Several independent refineries in Shandong Province, commonly known as "local refineries," including Shandong Jincheng Petrochemical, Shandong Shouguang Luqing Petrochemical, Hebei Xinhai Chemical, and Shandong Shengxing Chemical, have long been listed on the U.S. Specially Designated Nationals (SDN) list under the pretext of "purchasing Iranian oil," facing asset freezes and exclusion from the global financial system.
The Chinese Ministry of Commerce officially responded on Saturday (May 2), citing the 2021 "Measures for Blocking Unlawful Extraterritorial Application of Foreign Laws and Measures" ("Blocking Measures"), issuing a blocking order against the sanctions imposed by the U.S. Department of the Treasury on five Chinese petrochemical companies, explicitly requiring any enterprise within China "not to recognize, not to implement, and not to comply" with U.S. sanctions.
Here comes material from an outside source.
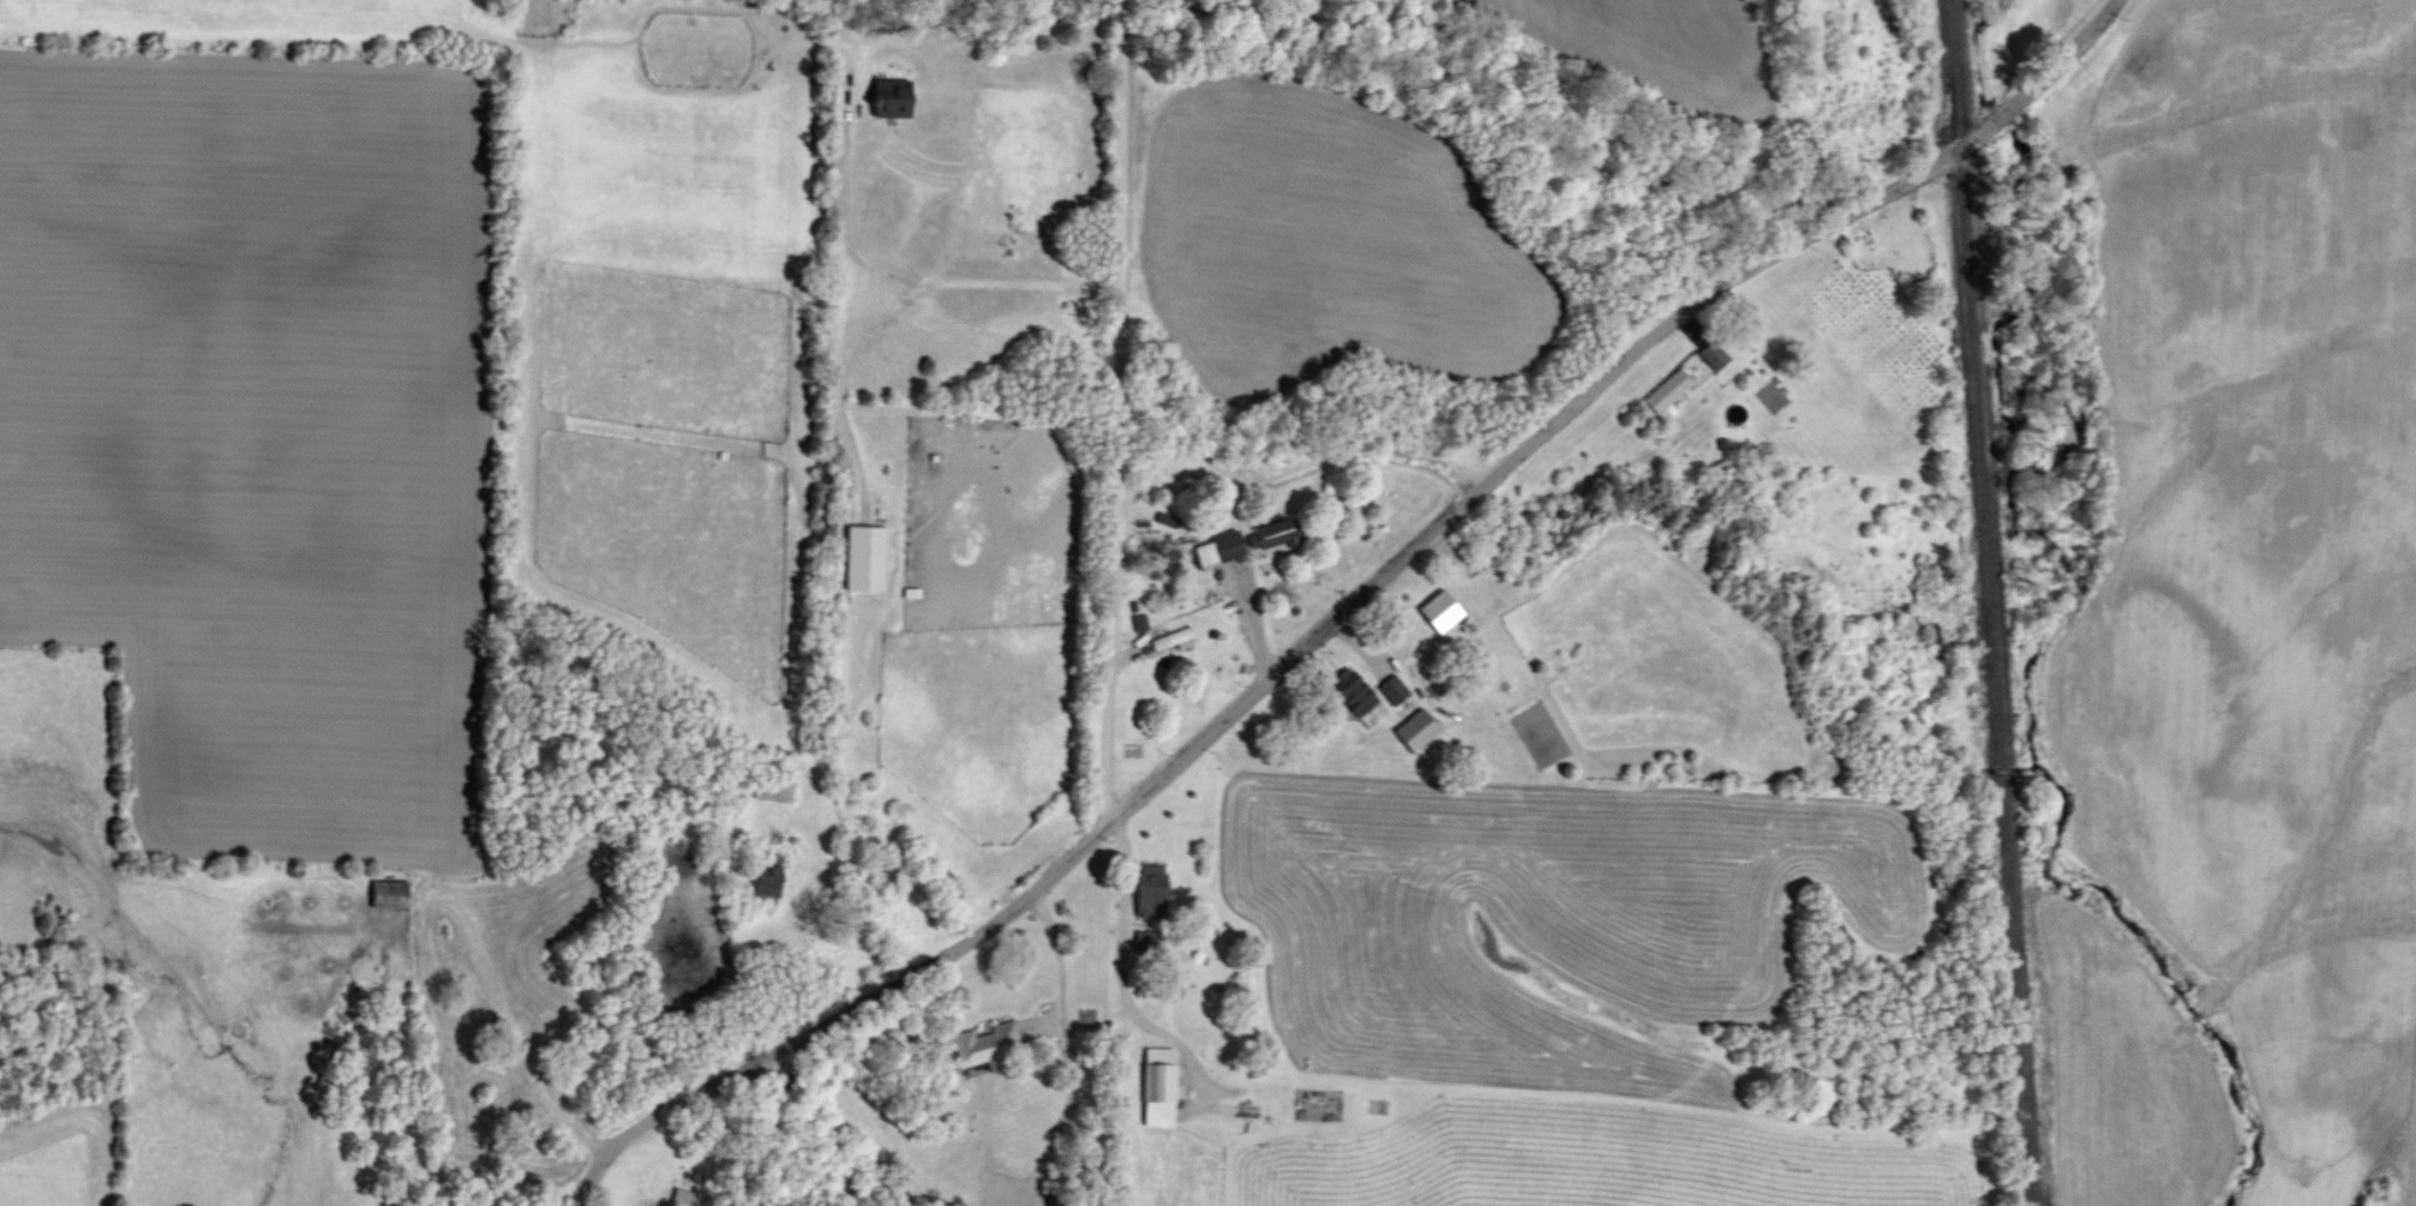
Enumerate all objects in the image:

Once this blocking order in Beijing takes effect, any enterprise operating within China—including foreign banks, multinational insurance companies, suppliers, and even shipping companies—faces a real legal conflict:
If they cooperate with U.S. sanctions and cease transactions with the five companies, they violate China's "Blocking Measures," risking fines from the Ministry of Commerce, civil claims from Chinese companies, and inclusion in China's "Unreliable Entities List"; If they comply with the Chinese ban and continue transactions with the five companies, they may violate U.S. sanctions laws and be held accountable by OFAC.